SUPPLIED TEXT.
━━━━

Genetic problem please help i have a test tomorrow and i think am gonna fail :(?

tell me how u would do this problem:
Color blindness is a sex linked trait and curly hair is dominant over straight hair. A man who is color blind and is heterozygous for curly hair marries a women who is a carrier for color blindness and has straight hair. List the phenotypic ratio of their children. you should have a: color blind b: colorblind curly hair c: normal vision curly d: normal vision straight. PLEASE if u know it try to explain it to me please please please i really want to pass that test on thursday! thnx plus for the best answer 10 points!

Color blindness is a recessive sex linked disorder. so the genotype for that is XcXc for a female and XcY for a male. If they have normal vision, the female can be either homozygous X+X+ (the pluses symbolize that lack of the mutant trait) or heterozygous X+Xc since the colorblindness allele is recessive, the heterozygous phenotype is normal vision. For curly hair, I'm almost positive that is autosomal. So that is the normal CC, Cc, cc being Homozygous curly, heterozygous curly, and straight respectively. Therefore you must perform a punnet square with 2 traits being evaluated. So you man who is colorblind is for sure XcY since he must have at least one colorblindness allele, and he is Cc for hair. The wife is X+Xc since she is a carrier of the allele, and she is cc for hair. I believe you can do the punnet square from there right? You should get a 9:3:3:1 ratio of offspring in F1generation. But this one is different not a 9:3:3:1 model like usual.

━━━━

EXTRACTED MATERIAL.
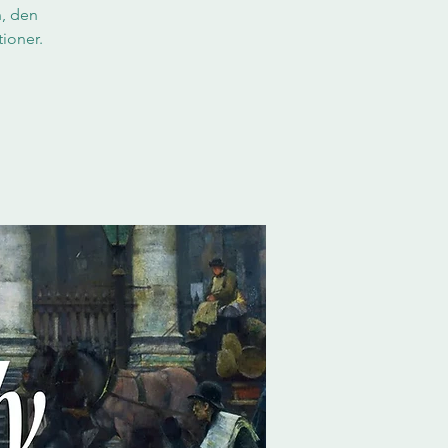
n, den
ioner.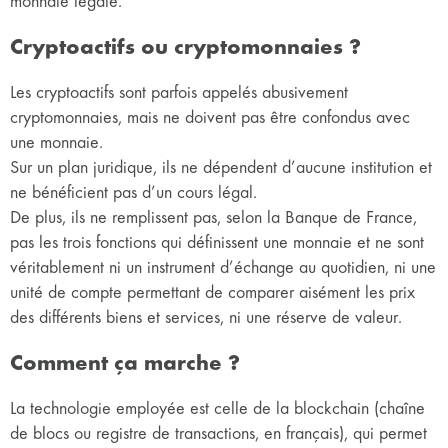
monnaie légale.
Cryptoactifs ou cryptomonnaies ?
Les cryptoactifs sont parfois appelés abusivement
cryptomonnaies, mais ne doivent pas être confondus avec
une monnaie.
Sur un plan juridique, ils ne dépendent d’aucune institution et
ne bénéficient pas d’un cours légal.
De plus, ils ne remplissent pas, selon la Banque de France,
pas les trois fonctions qui définissent une monnaie et ne sont
véritablement ni un instrument d’échange au quotidien, ni une
unité de compte permettant de comparer aisément les prix
des différents biens et services, ni une réserve de valeur.
Comment ça marche ?
La technologie employée est celle de la blockchain (chaîne
de blocs ou registre de transactions, en français), qui permet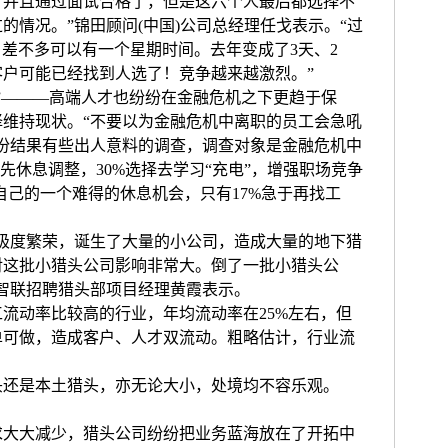
，并且通过面试合格了，但是这六个人最后都选择不
的情况。”锦田顾问(中国)公司总经理任戈表示。“过
，差不多可以有一个星期时间。去年变成了3天、2
户可能已经找到人选了！竞争越来越激烈。”
———高端人才也纷纷在金融危机之下更趋于保
维持现状。“不要以为金融危机中离职的员工会急吼
份结果有些出人意料的调查，调查对象是金融危机中
先休息调整，30%选择去学习“充电”，增强职场竞争
自己的一个难得的休息机会，只有17%急于再找工
度繁荣，诞生了大量的小公司，造成大量的地下猎
对这批小猎头公司影响非常大。倒了一批小猎头公
智联招聘猎头部项目经理黄霞表示。
动率比较高的行业，年均流动率在25%左右，但
单可做，造成客户、人才双流动。粗略估计，行业流
是本土猎头，亦无论大小，处境均不容乐观。
？
大减少，猎头公司纷纷把业务蓝海放在了开拓中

━━━━

TRY IT. Please continue the forum thread about the color blindness and curly hair genetics problem, picking up right after its final sentence. The material plays no part in this.

ANSWER BOX.
your mom has only 2 possible gametes to arrange across the top of you punnet square, and those are X+ c or Xc c.
The male however has 4 possible gametes to line up down the side of your punnet square, and those are Xc C, Xc c, Y C, and Y c. This is assuming the 2 alleles are not linked of course! I don't think these two genes are linked or if they are epistatic, polygenetic or anything, but assuming normal independent assortment, that should give you a 2 by 4 punnet square yielding 8 different genotypes. From the results I got you have XcX+ Cc, XcX+ cc, X+Y Cc, X+Y cc, XcXc Cc, XcXc cc, XcY Cc, XcY cc. those are your 8 genotypes for F1.

SO.... here is your answer...you have respective to my genotype list above: normal/ curly, normal/ straight, normal/ curly, normal/ straight, colorblind/ curly, colorblind/ straight, colorblind/curly, colorblind/ straight. That is
2 normal/ curly
2 normal/ straigth
2 colorblind/ curly
2 colorblind/ straigth

ok. there would be a 50% chance of colorblindness. and a 75% chance of straight hair.